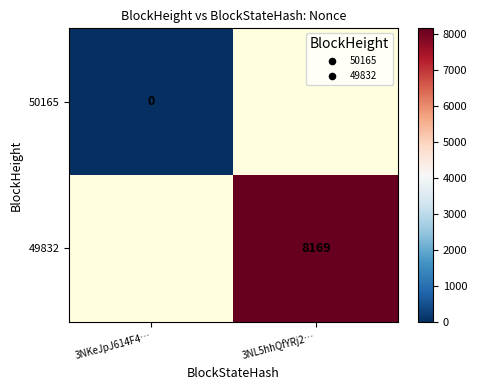

The 49832 series shows 12112.9 at 3NL5hhQfYRj2…. True or false?

False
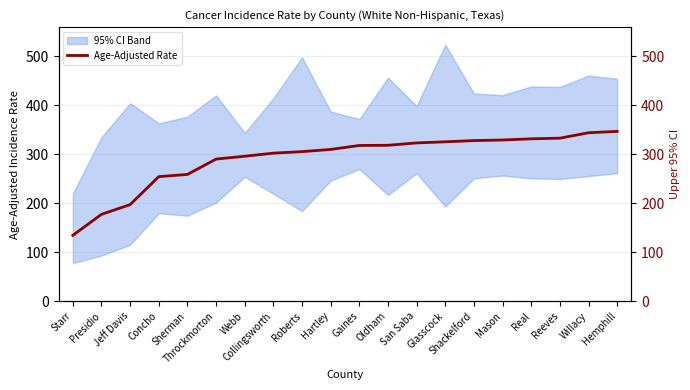

Which category has the lowest value across all series?

Starr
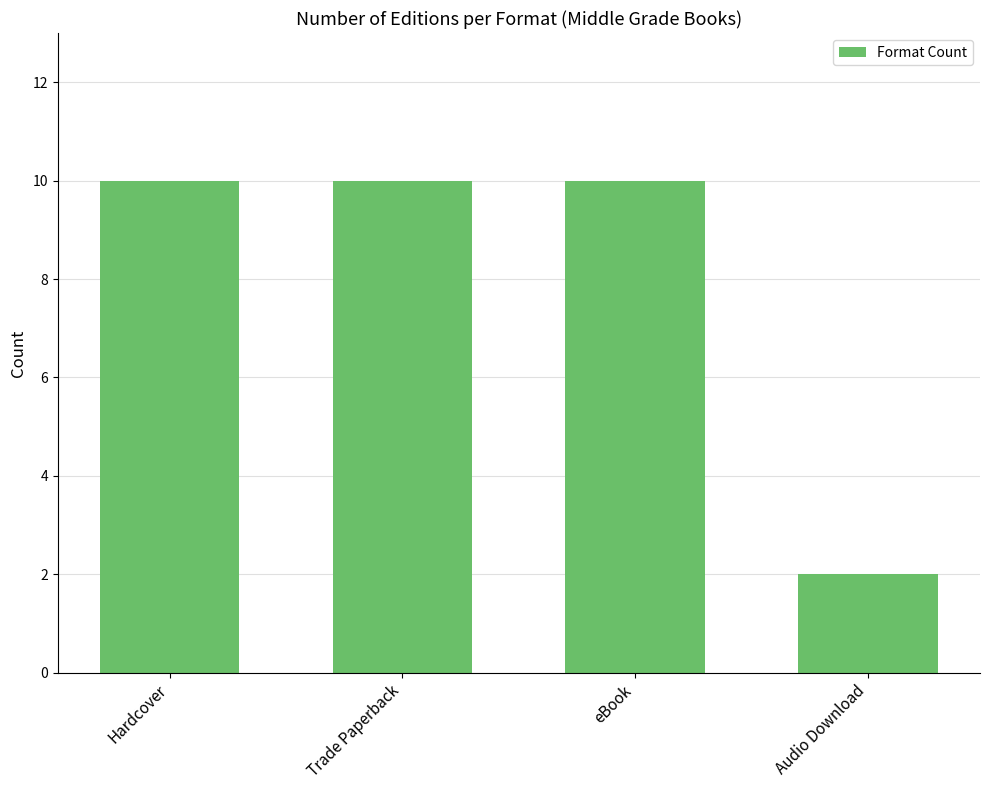

What is the sum of all values?

32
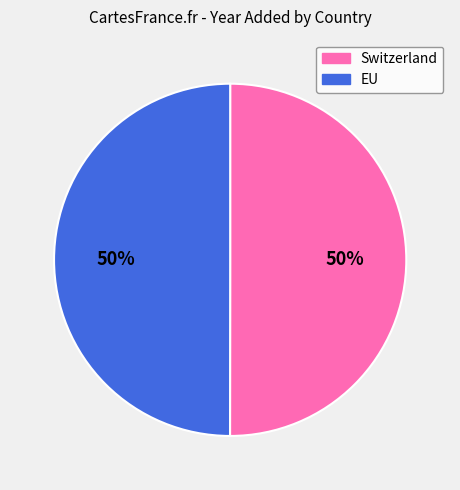

How many slices are in this pie chart?

2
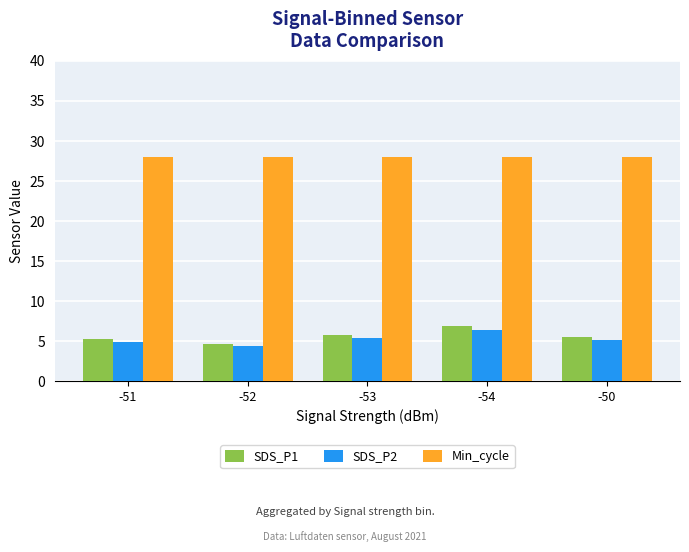

What is the value of the SDS_P2 bar at the 3rd from the left?

5.4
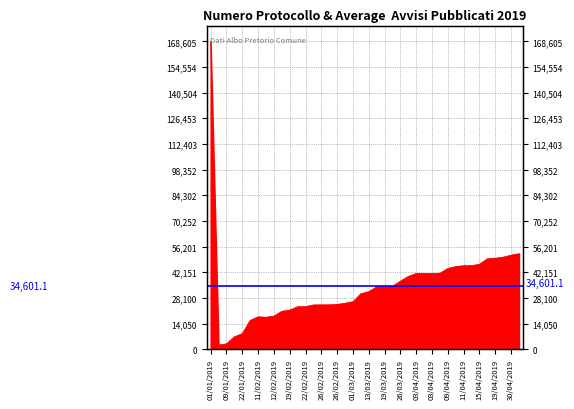

Does the chart display data point markers on the line(s)?

No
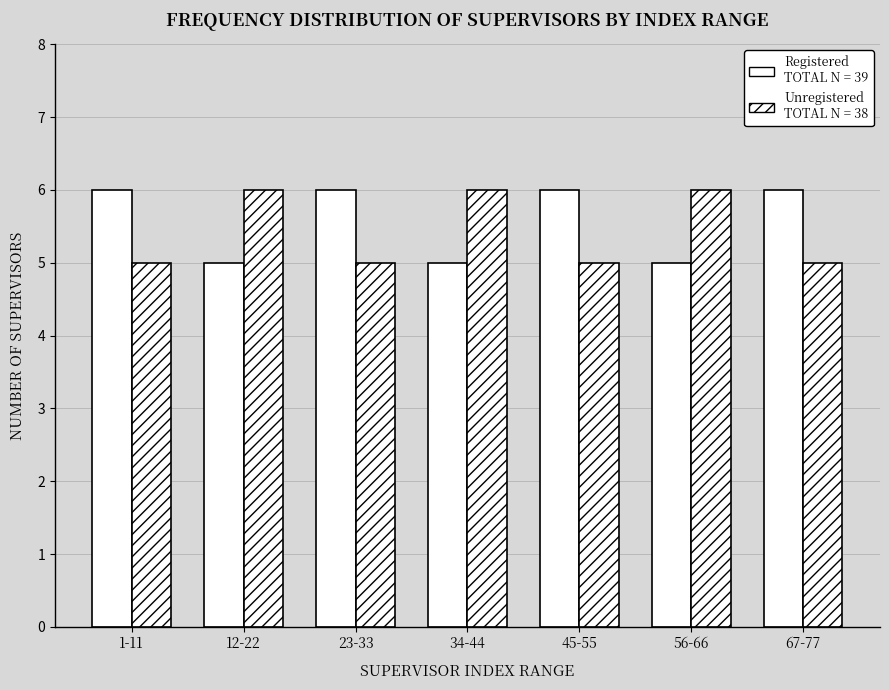

Does the chart contain any negative values?

No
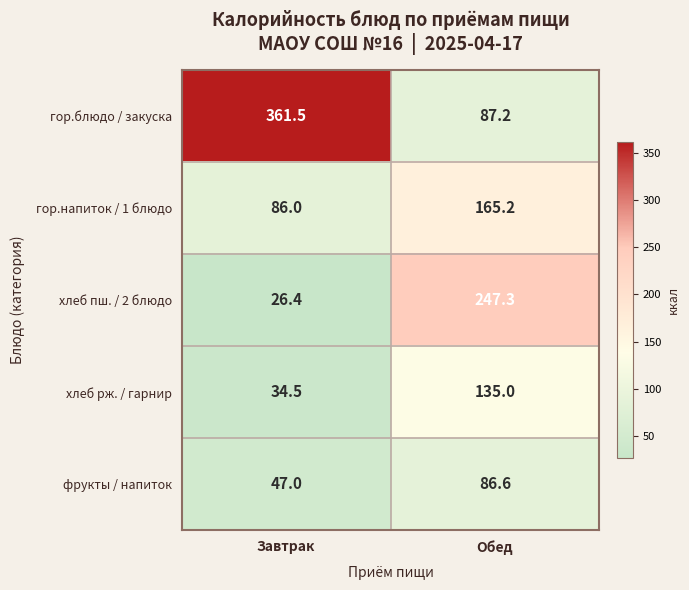

True or false: хлеб рж. / гарнир has a value of 34.5 at Завтрак.

True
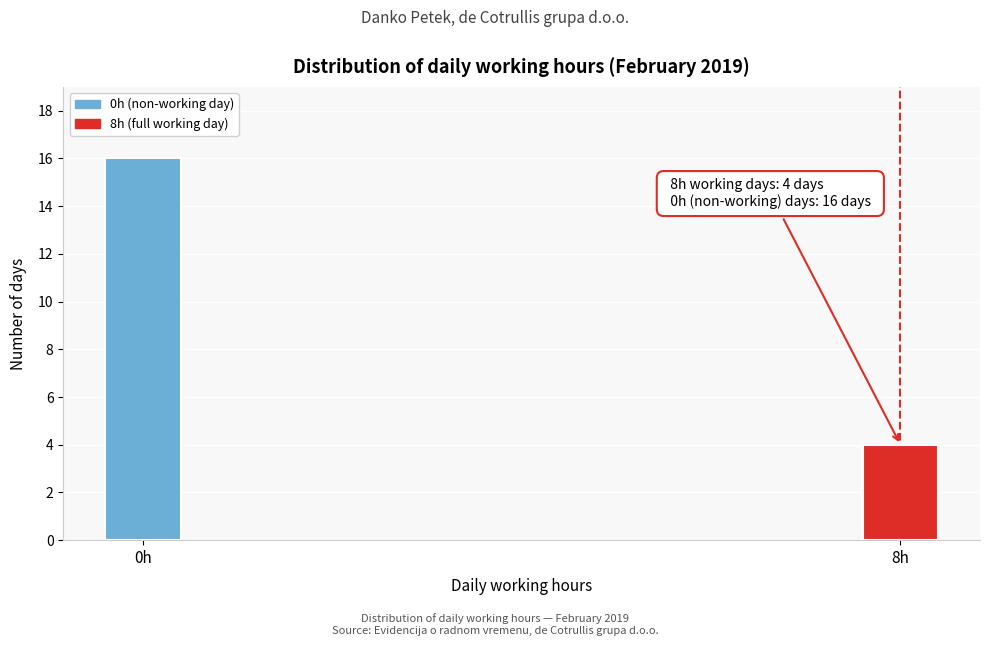

Reading left to right, transcribe all the data shown in this chart.

0h=16	8h=4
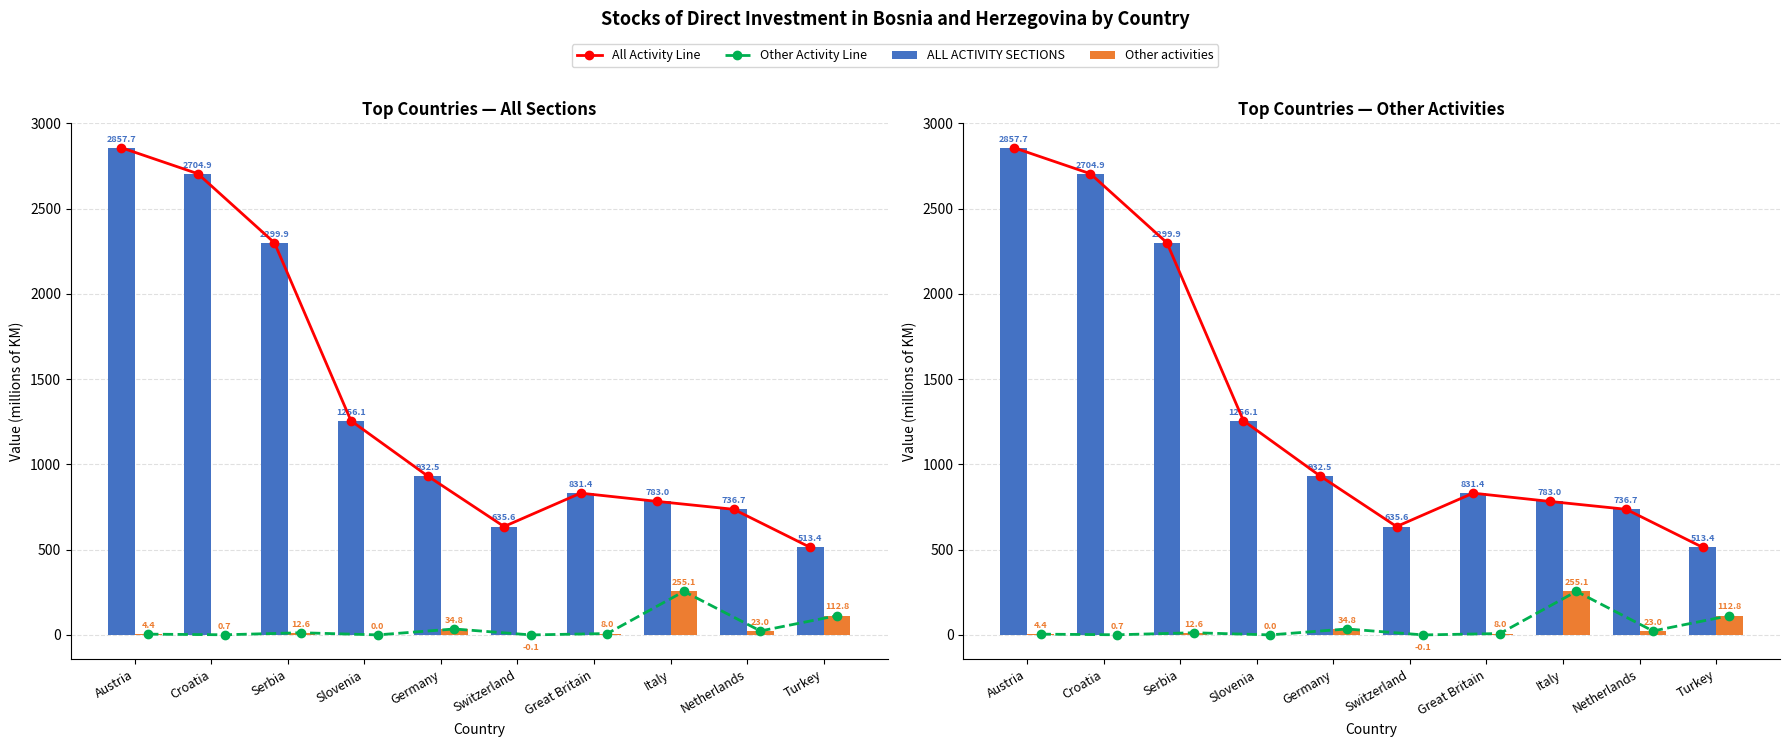

What is the label of the 8th bar from the right?

Serbia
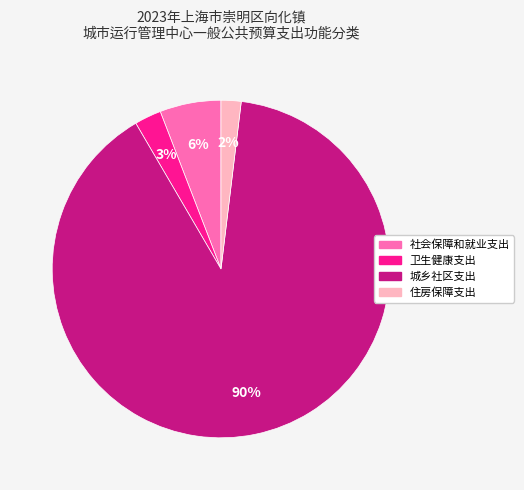

Is the sum of 住房保障支出 and 卫生健康支出 greater than half?

No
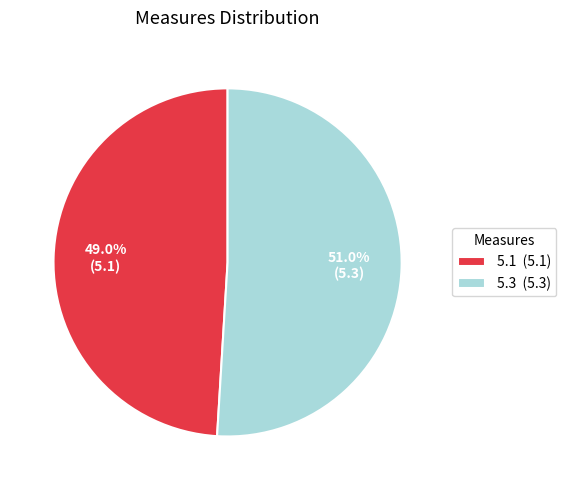

Rank the categories by value from lowest to highest.

5.1, 5.3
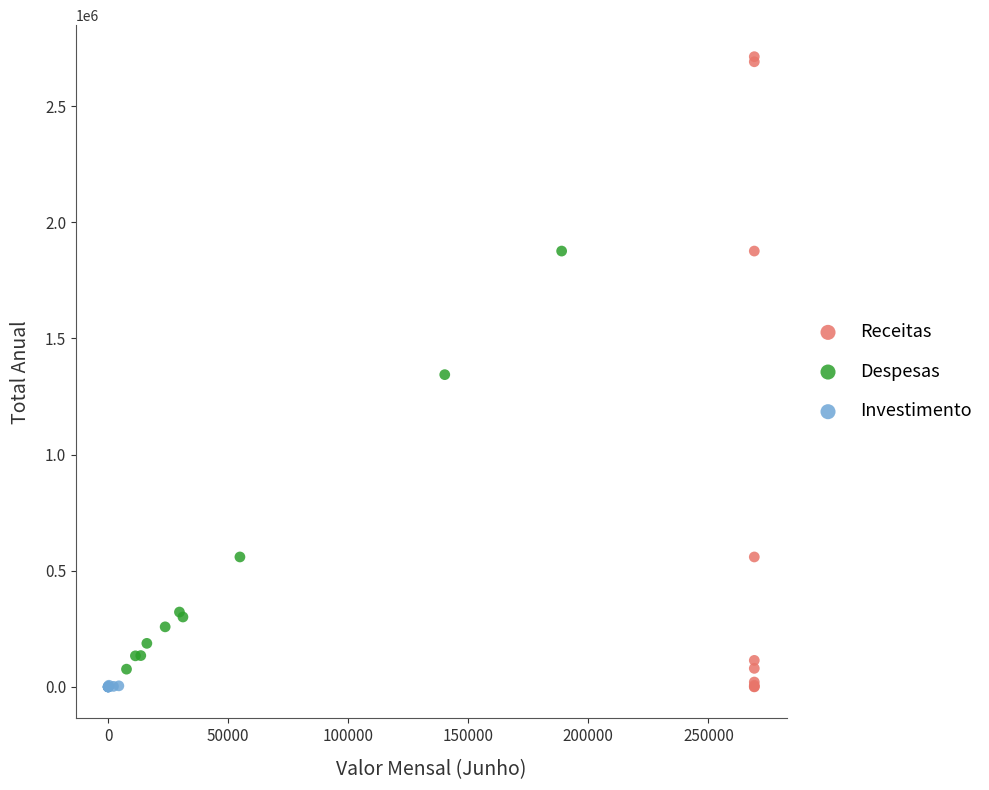

Which series has the widest spread of Y values?

Receitas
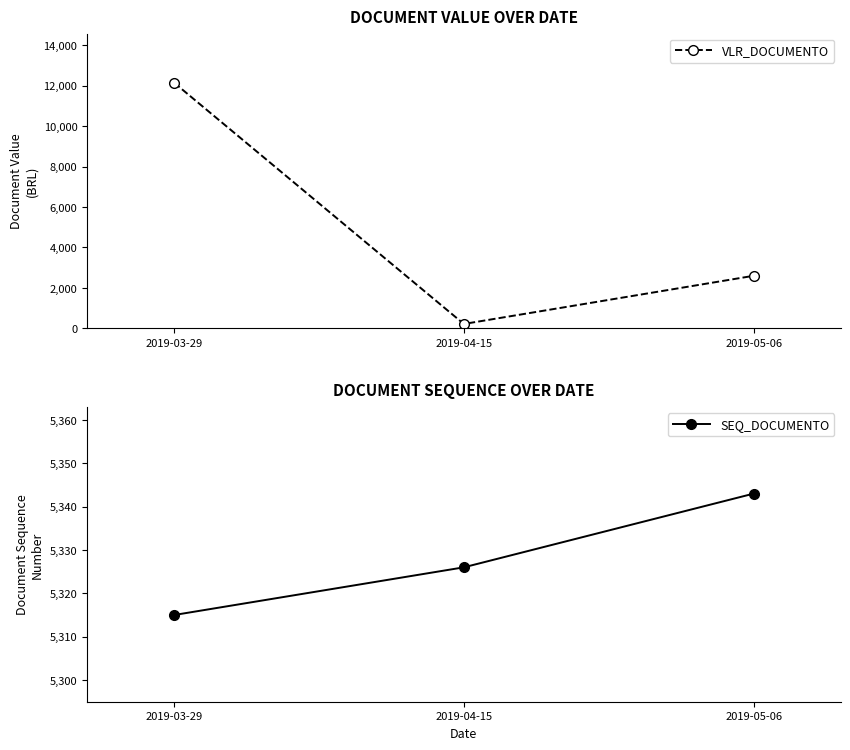

Between 2019-04-15 and 2019-05-06, which series saw the biggest shift?

VLR_DOCUMENTO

# WORK TO COMPLETE
Please copy every line above word for word, leaving out the pictures.

# TASK ANSWER
The 49832 series shows 12112.9 at 3NL5hhQfYRj2…. True or false?

False

Which category has the lowest value across all series?

Starr

What is the sum of all values?

32

How many slices are in this pie chart?

2

What is the value of the SDS_P2 bar at the 3rd from the left?

5.4

Does the chart display data point markers on the line(s)?

No

Does the chart contain any negative values?

No

True or false: хлеб рж. / гарнир has a value of 34.5 at Завтрак.

True

Reading left to right, transcribe all the data shown in this chart.

0h=16	8h=4

What is the label of the 8th bar from the right?

Serbia

Is the sum of 住房保障支出 and 卫生健康支出 greater than half?

No

Rank the categories by value from lowest to highest.

5.1, 5.3

Which series has the widest spread of Y values?

Receitas

Between 2019-04-15 and 2019-05-06, which series saw the biggest shift?

VLR_DOCUMENTO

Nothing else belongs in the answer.